Mechanistic insights on lignin-mediated plant defense against pathogen infection.

Lignin, a pivotal constituent of plant secondary cell walls, plays a versatile role as a structural and biochemical defense compound against biotic stress. This phenolic biopolymer is integral in defending plants and neutralizing invading pathogens, including necrotrophs, biotrophs, and hemibiotrophs. Lignin monomer units vary from plant to plant and it has been observed that this variability plays a crucial role in the resistance and susceptibility of a particular plant type. The complex network and cross-linking of lignin units have been observed to disintegrate under the influence of a fungal or bacterial pathogen attack. The quantitative variation of lignin in various plant parts has also been correlated with pathogen colonization.

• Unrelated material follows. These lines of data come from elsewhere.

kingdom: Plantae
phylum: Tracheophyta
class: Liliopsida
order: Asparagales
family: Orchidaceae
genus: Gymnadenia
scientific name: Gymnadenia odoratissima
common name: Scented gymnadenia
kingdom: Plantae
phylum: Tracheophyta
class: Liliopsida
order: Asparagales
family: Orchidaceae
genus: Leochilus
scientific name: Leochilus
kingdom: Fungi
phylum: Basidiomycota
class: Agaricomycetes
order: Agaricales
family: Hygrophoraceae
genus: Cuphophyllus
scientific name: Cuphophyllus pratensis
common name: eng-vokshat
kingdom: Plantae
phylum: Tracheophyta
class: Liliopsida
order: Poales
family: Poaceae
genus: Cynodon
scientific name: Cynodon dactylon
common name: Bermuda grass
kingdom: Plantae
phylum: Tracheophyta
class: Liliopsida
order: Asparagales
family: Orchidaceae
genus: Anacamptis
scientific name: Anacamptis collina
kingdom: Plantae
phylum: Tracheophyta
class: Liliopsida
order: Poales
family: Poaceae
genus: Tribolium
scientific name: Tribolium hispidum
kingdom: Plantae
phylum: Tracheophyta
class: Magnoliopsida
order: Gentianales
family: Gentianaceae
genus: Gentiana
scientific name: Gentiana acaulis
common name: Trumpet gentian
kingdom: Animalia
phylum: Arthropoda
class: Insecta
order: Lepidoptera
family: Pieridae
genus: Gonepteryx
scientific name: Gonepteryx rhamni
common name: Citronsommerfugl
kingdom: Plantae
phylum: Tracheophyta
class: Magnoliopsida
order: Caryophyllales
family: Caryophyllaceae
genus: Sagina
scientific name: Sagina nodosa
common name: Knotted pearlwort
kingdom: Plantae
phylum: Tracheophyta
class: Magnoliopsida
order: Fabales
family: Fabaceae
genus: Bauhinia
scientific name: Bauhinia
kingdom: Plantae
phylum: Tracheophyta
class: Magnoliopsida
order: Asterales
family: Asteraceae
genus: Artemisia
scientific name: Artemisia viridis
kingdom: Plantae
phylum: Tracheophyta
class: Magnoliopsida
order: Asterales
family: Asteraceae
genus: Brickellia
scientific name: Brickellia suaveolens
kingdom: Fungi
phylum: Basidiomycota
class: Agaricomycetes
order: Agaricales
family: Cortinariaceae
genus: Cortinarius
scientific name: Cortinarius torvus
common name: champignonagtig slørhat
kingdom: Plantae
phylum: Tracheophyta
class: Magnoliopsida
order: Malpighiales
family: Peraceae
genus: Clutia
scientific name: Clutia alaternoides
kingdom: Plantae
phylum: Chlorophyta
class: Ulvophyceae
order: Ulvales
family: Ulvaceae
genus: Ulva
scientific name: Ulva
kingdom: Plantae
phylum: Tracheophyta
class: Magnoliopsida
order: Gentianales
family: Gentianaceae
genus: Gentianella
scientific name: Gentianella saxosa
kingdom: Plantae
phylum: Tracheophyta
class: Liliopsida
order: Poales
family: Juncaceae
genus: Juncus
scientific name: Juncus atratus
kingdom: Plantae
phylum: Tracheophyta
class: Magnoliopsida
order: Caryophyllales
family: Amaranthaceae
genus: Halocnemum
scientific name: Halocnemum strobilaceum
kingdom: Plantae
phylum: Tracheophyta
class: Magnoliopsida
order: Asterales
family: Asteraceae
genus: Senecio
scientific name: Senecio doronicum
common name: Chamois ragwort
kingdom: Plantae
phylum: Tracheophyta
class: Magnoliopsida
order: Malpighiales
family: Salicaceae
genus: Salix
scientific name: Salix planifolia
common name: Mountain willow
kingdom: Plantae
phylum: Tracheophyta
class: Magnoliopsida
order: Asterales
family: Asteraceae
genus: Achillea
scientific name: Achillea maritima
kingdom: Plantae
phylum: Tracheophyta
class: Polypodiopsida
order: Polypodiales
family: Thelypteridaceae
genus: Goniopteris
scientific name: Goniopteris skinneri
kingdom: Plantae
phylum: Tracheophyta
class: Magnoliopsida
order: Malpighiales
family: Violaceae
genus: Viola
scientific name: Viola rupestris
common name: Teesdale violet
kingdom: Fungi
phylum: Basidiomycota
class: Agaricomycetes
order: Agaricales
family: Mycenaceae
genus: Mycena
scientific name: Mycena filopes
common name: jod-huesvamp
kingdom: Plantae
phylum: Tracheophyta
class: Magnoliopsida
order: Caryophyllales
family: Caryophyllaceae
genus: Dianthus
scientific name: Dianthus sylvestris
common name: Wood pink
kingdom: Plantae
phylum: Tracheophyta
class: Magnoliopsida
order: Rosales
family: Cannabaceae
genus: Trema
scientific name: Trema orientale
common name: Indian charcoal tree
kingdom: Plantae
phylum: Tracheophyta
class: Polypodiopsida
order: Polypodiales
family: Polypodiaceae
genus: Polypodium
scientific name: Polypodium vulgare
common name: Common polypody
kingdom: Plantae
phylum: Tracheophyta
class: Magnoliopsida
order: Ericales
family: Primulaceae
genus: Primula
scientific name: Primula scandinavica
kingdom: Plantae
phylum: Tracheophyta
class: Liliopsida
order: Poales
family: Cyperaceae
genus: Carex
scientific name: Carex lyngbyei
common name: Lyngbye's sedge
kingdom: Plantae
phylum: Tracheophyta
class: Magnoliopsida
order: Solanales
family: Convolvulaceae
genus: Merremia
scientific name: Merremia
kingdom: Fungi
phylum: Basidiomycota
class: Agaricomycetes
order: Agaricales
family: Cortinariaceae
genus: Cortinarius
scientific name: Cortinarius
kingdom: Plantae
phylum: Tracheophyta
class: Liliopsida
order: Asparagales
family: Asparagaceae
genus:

The secondary metabolites, specifically phytoalexins that are offshoots of lignin biosynthetic pathways such as coumarins, stilbenes, resveratrol, caffeic acid, and chlorogenic acid, have been demonstrated to play a crucial role in restricting several plant pathogens. Strategies are being developed to induce defense mechanisms involving endophytes, melatonin phytohormone, and chitosan, which can play a role in enhancing lignin biosynthesis and deposition under pathogen attack. Transcriptomic and proteomic studies have elucidated the functions of lignin in plant resistance, offering insights into potential future strategies for enhanced resistance to biotic stresses. In this review, we have highlighted the role of lignin biosynthesis and associated metabolites in the alleviation of a diverse range of pathogens. Emphasis has been given to the discussion of regulatory networks and environmental stimulants that alter lignin biosynthesis, which can lead to sustainable management approaches for crop protection.